Warnings are non-critical. The Pdftools SDK completes processing even when warnings occur. However, depending on your use case, you may need to treat certain warning categories as errors.

CategoryDescriptionWhen to treat as error
OcrOCR-related issues such as resolution outside the optimal rangeRarely (usually informational)
TaggingIssues adding tagging or structural informationWhen producing accessible PDFs or preparing for PDF/A level A
TextIssues making text extractableWhen text extraction is the primary goal
SignedDocumentProcessing removed existing digital signaturesWhen preserving signatures is important
Signed documents

Processing a signed PDF invalidates all existing digital signatures, which are removed during processing. The SignedDocument warning is generated when this occurs.

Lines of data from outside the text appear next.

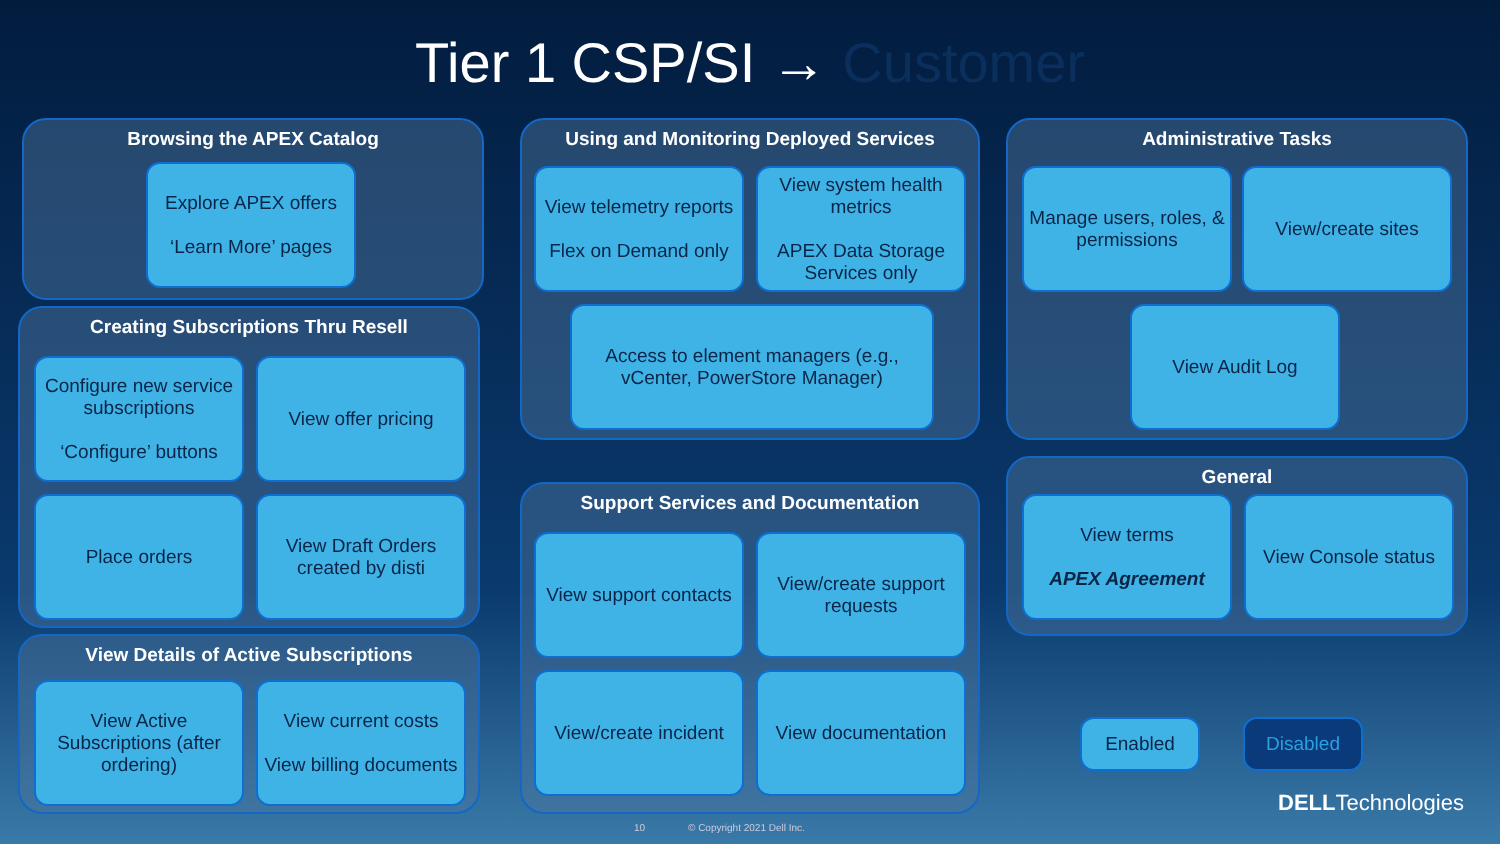Tier 1 CSP/SI → Customer
Browsing the APEX Catalog
Explore APEX offers
‘Learn More’ pages
Creating Subscriptions Thru Resell
Configure new service subscriptions
‘Configure’ buttons
View offer pricing
Place orders
View Draft Orders created by disti
View Details of Active Subscriptions
View Active Subscriptions (after ordering)
View current costs
View billing documents
Using and Monitoring Deployed Services
View telemetry reports
Flex on Demand only
View system health metrics
APEX Data Storage Services only
Access to element managers (e.g., vCenter, PowerStore Manager)
Support Services and Documentation
View support contacts
View/create support requests
View/create incident
View documentation
Administrative Tasks
Manage users, roles, & permissions
View/create sites
View Audit Log
General
View terms
APEX Agreement
View Console status
Enabled Disabled
DELLTechnologies
10 © Copyright 2021 Dell Inc.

// Create the OCR processor and add a warning handler
var processor = new Processor();
processor.Warning += (s, e) =>
{
Console.WriteLine("- {0}: {1} ({2}{3})",
e.Category, e.Message, e.Context, e.PageNo > 0 ? " page " + e.PageNo : "");
};

// Create stream for output file
using var outStr = File.Create(outPath);

// Process the document with OCR
using var outDoc = processor.Process(inDoc, engine, outStr, options);

Handle warnings by category

For workflows where certain warnings are critical, filter warnings by category. This example treats tagging and text warnings as errors:

processor.Warning += (s, e) =>
{
if (e.Category == WarningCategory.Tagging || e.Category == WarningCategory.Text)
throw new Exception($"Critical OCR warning: {e.Message}");

Console.WriteLine($"Warning: {e.Category}: {e.Message}");
};

Full example

// Create the OCR engine
using var engine = Engine.Create(ocrEngineName);

// Set the language(s) for OCR recognition (e.g. "German,English")
engine.Languages = language;

// Open input document
using var inStr = File.OpenRead(inPath);
using var inDoc = Document.Open(inStr);

// Configure OCR options
var options = new OcrOptions();

// Configure image OCR: recognize text from scanned images
options.ImageOptions.Mode = ImageProcessingMode.UpdateText;
options.ImageOptions.RemoveOnlyInvisibleOcrText = true;
options.ImageOptions.DeskewScan = true;
options.ImageOptions.RotateScan = true;

// Configure text OCR: update non-extractable text with correct Unicode
options.TextOptions.Mode = TextProcessingMode.Update;
options.TextOptions.SkipMode = TextSkipMode.KnownSymbolic;
options.TextOptions.UnicodeSource = UnicodeSource.InstalledFont;

// Configure page OCR: process all pages and add tagging for accessibility
options.PageOptions.Mode = PageProcessingMode.All;
options.PageOptions.Tagging = TaggingMode.Auto;

// Create the OCR processor and add a warning handler
var processor = new Processor();
processor.Warning += (s, e) =>
{
Console.WriteLine("- {0}: {1} ({2}{3})",
e.Category, e.Message, e.Context, e.PageNo > 0 ? " page " + e.PageNo : "");
};

// Create stream for output file
using var outStr = File.Create(outPath);

// Process the document with OCR
using var outDoc = processor.Process(inDoc, engine, outStr, options);